Der bunte Tabletten-Mix: Ein gefährliches Geheimnis (22)


Irgendwann fiel uns auf, dass sie immer genau die Erkrankungen bekam, die sie in TV-Reportagen sah, z.B. in den Medizin-Magazinen der regionalen TV-Programme. An mehreren Stellen in der Wohnung verteilt lagen ja weiterhin Stapel der Apotheken-Umschau, medizinische Ratgeber, mehrseitige Informationen zu den unterschiedlichsten Erkrankungen, die mein Vater ihr immer und immer wieder ausdrucken musste. Wenn sie sich hinsetzte, sei es beim Kaffeetrinken oder abends vor dem TV, saß sie mittlerweile oft in mitten von Beipackzetteln ihrer Medikamente, die sie zum x-ten Mal studierte oder las erneut die Entlassungsberichte ihrer letzten Krankenhausbesuche.

Waren wir selbst erkrankt, so sagte meine Mutter, dass sie daran auch schon erkrankt war oder sogar akut daran erkrankt sei. Dabei war es völlig egal, was es war, aber sie hatte es dann auch und ihr ging es schlecht damit.
  

Mit zunehmenden Alter wurde es für sie immer schwerer, manche Dinge zu vertuschen. Bei ihren unzähligen Krankenhausbesuchen brachte mein Vater irgendwann mal eine ihrer Tasche mit nach Hause und durch Zufall – denn ich sollte das natürlich nicht sehen – bekam ich mit, wie er eine Plastiktüte mit vielen bunten, einzelnen Tabletten auspackte. Sofort fragte ich nach, was das sei. Er erzählte mir, dass sie die Tabletten, die sie im Krankenhaus bekommt, nicht einnimmt und diese heimlich durch ihre eigenen von zuhause austauschen würde.
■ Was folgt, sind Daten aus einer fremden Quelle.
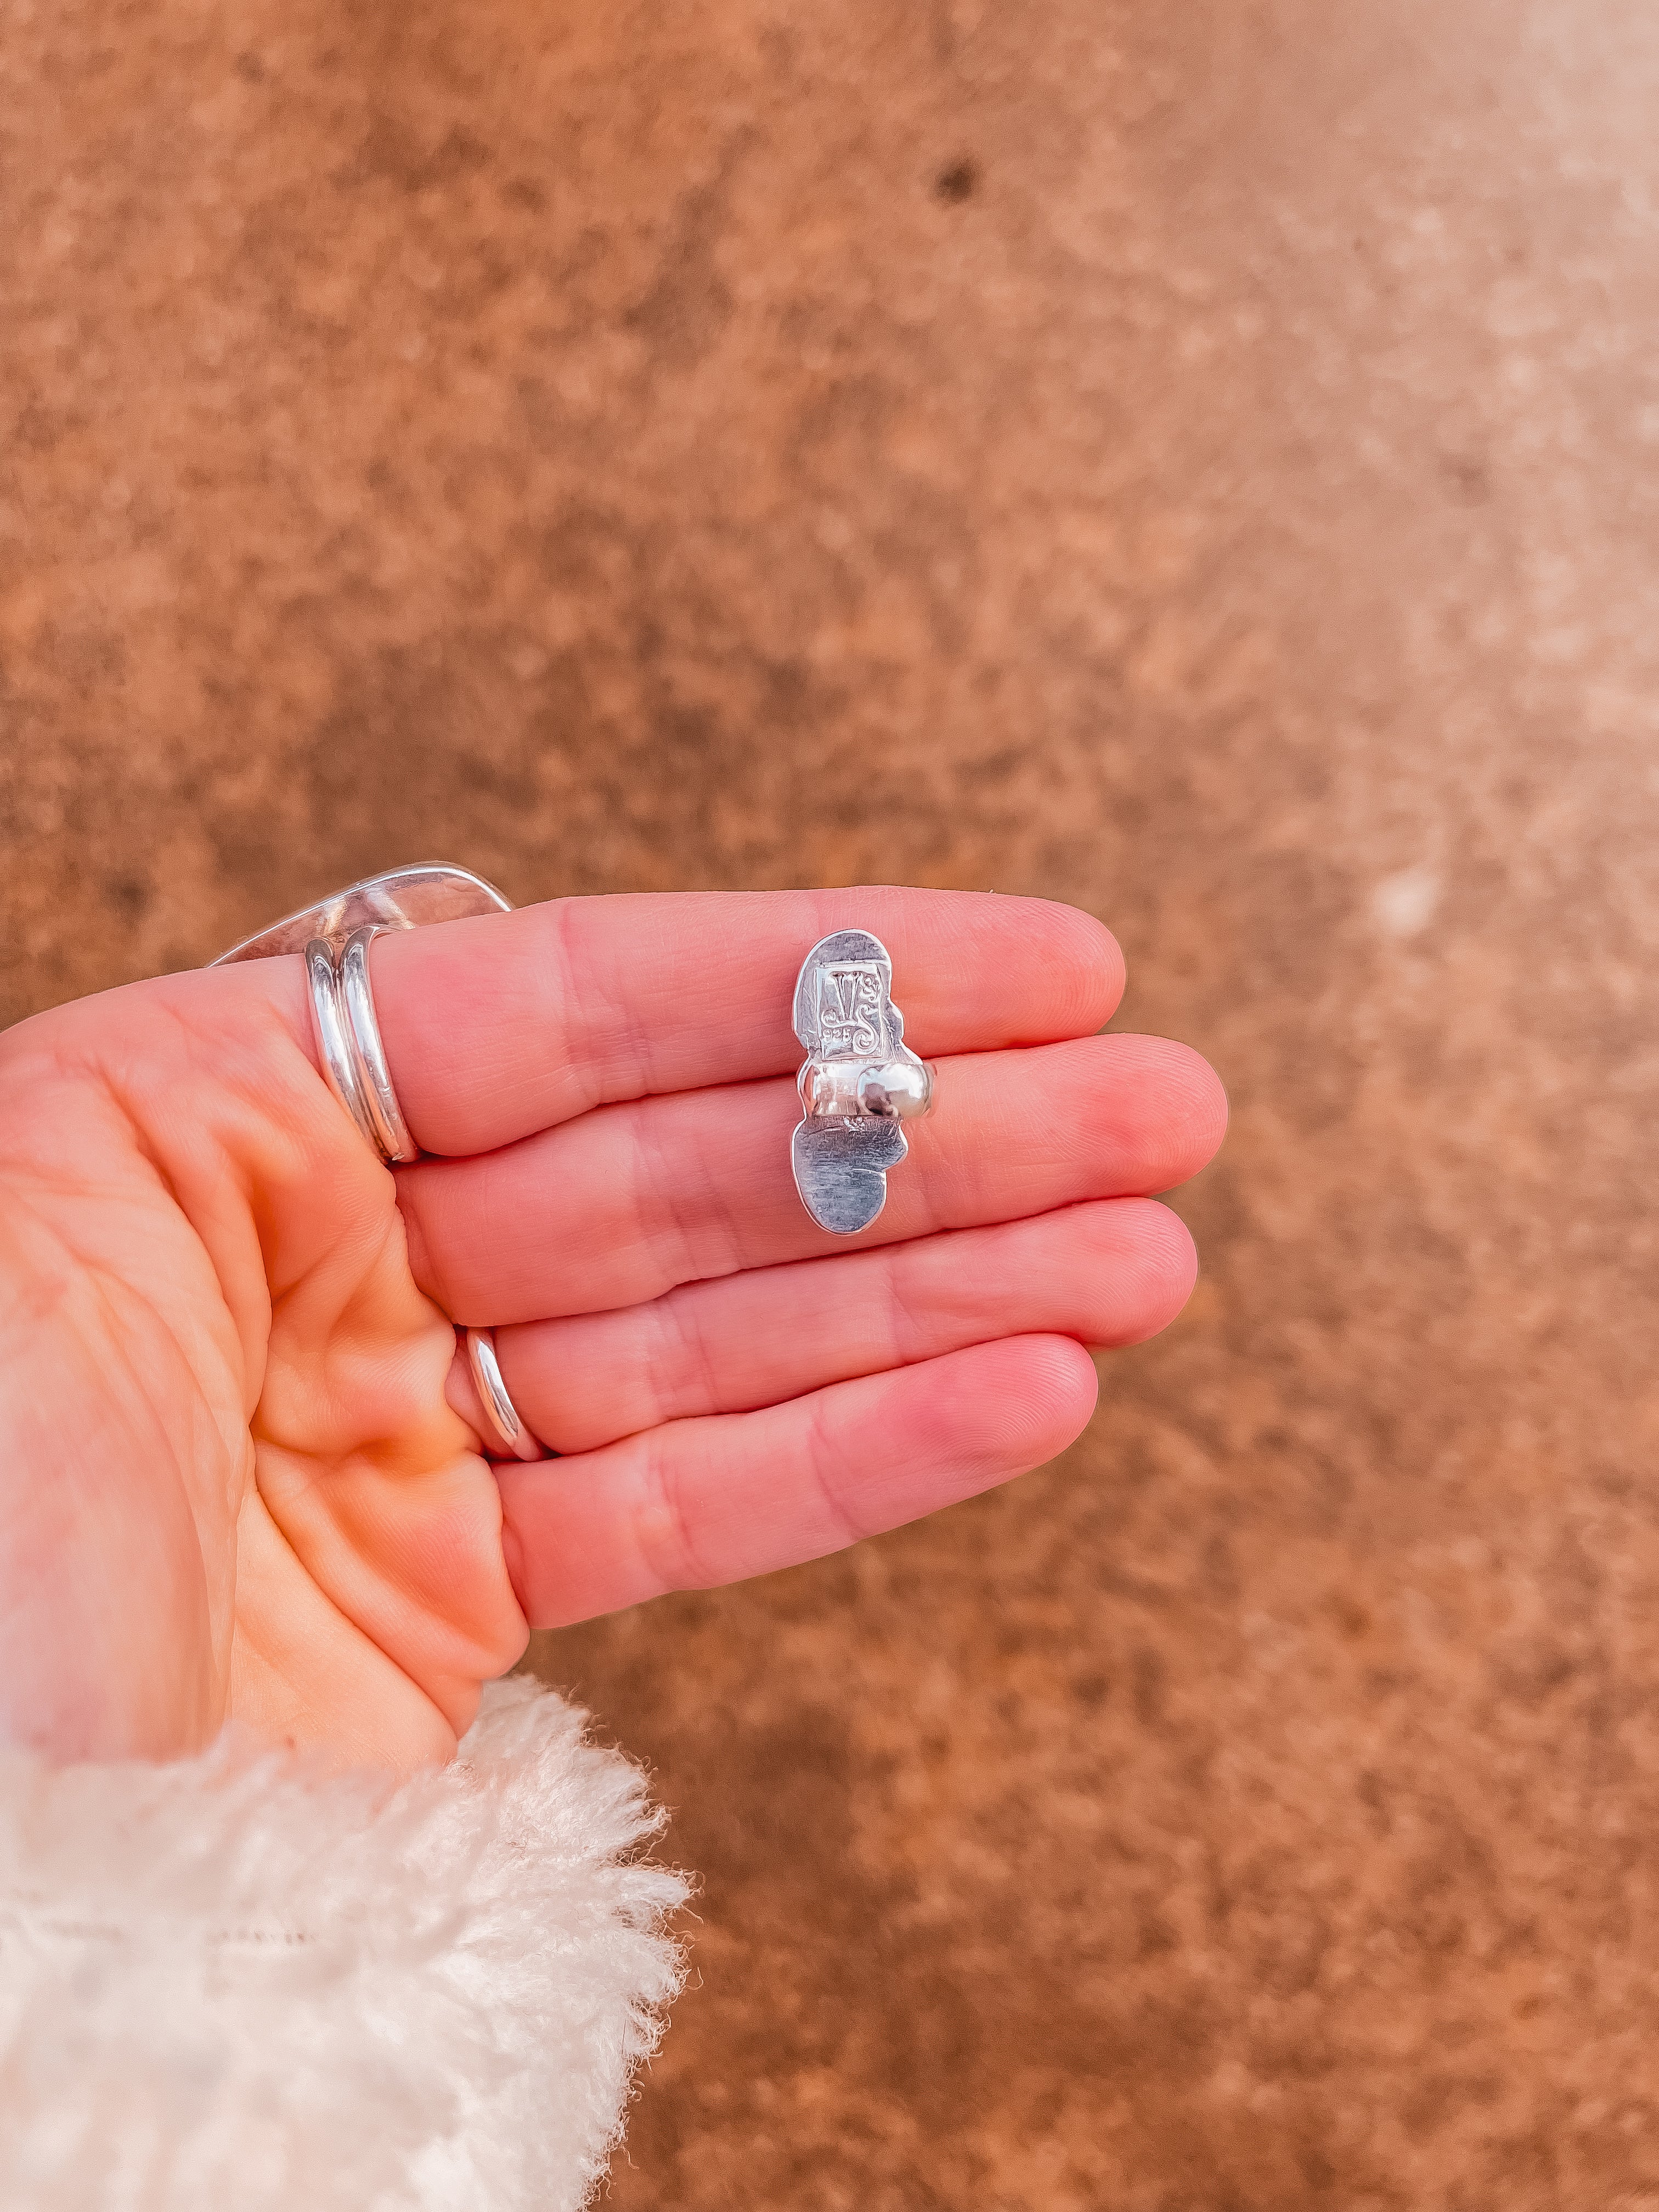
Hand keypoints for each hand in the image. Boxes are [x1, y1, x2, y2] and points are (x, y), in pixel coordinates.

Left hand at [0, 890, 1224, 1768]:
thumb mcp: (40, 1198)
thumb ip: (264, 1077)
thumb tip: (482, 967)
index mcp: (212, 1123)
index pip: (584, 1012)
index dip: (828, 978)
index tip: (1041, 964)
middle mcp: (320, 1266)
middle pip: (695, 1175)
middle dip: (944, 1138)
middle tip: (1164, 1106)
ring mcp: (391, 1444)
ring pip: (726, 1343)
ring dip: (955, 1296)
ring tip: (1149, 1252)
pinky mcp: (438, 1618)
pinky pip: (688, 1513)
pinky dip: (865, 1460)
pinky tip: (1028, 1394)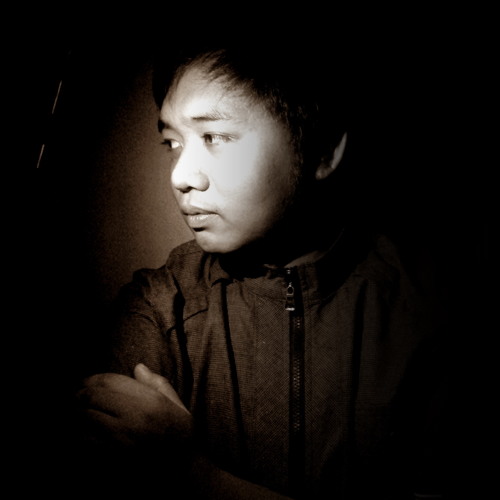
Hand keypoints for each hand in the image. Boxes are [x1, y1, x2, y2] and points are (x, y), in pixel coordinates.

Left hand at [77, 364, 192, 448]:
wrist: (183, 469)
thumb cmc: (180, 435)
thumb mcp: (176, 404)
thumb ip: (156, 383)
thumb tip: (138, 367)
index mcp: (149, 400)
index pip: (110, 381)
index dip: (91, 379)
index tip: (84, 382)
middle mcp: (133, 416)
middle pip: (92, 397)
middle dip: (78, 394)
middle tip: (73, 396)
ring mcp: (121, 439)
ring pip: (84, 418)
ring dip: (76, 414)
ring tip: (72, 412)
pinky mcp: (112, 458)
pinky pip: (85, 442)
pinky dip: (78, 434)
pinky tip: (79, 432)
Als ich ihn fragte, wie meine Mutter denn an die Tabletten von zuhause rangekommen wäre, sagte er mir, dass sie ihm angeordnet hätte, er solle ihr diese mitbringen. Die Tabletten vom Krankenhaus hatte sie alle in dieser Tüte gesammelt, mein Vater sollte sie nun mitnehmen und daheim in einer Schublade verstecken.

Ich wurde natürlich sofort hellhörig und hatte meinem Vater zu dem Zeitpunkt erstmal aufgeklärt, dass er gerade aktiv dazu beiträgt, ihr Spielchen im Krankenhaus weiterzuspielen und somit ihr Komplize sei. Ich erinnere mich noch sehr genau an seinen Gesichtsausdruck, als ihm das so richtig bewusst wurde. Ich weiß nicht, wie oft er das vorher schon für sie gemacht hatte. Nach und nach wurde mir auch klar, dass sie mit Sicherheit nicht die Medikamente einnahm, die der Arzt ihr verschrieb. Dafür eigenmächtig handelte und sich tatsächlich auch aus der Krankenhaustüte mit dem lustig-bunten Tabletten-Mix bediente. Sprich in welcher Form auch immer Medikamentenmissbrauch beging.

Als ich dieses Thema bei ihr ansprach, stritt sie den Medikamtenmissbrauch natürlich ab und erklärte, sie wollte ihre Medikamente im Krankenhaus von daheim haben, weil es im Krankenhaus manche Medikamente nicht geben würde. Das mag ein Stück weit richtig sein, aber das Krankenhaus kann die Medikamente nachbestellen, sofern meine Mutter diese wirklich benötigen würde, also diese Medikamente medizinisch notwendig wäre. Und selbst wenn es so gewesen wäre – dann hätte sie diese Tabletten aus dem Krankenhaus einfach entsorgt und sich nicht nach Lust und Laune daraus bedienen müssen!  

Meiner Meinung nach hat sie bestimmte Medikamente bewusst so eingesetzt, dass sie Erkrankungen bekommt bzw. es so aussehen würde, als wenn sie diese Erkrankungen hat. Ein hochgradig gefährliches Spiel!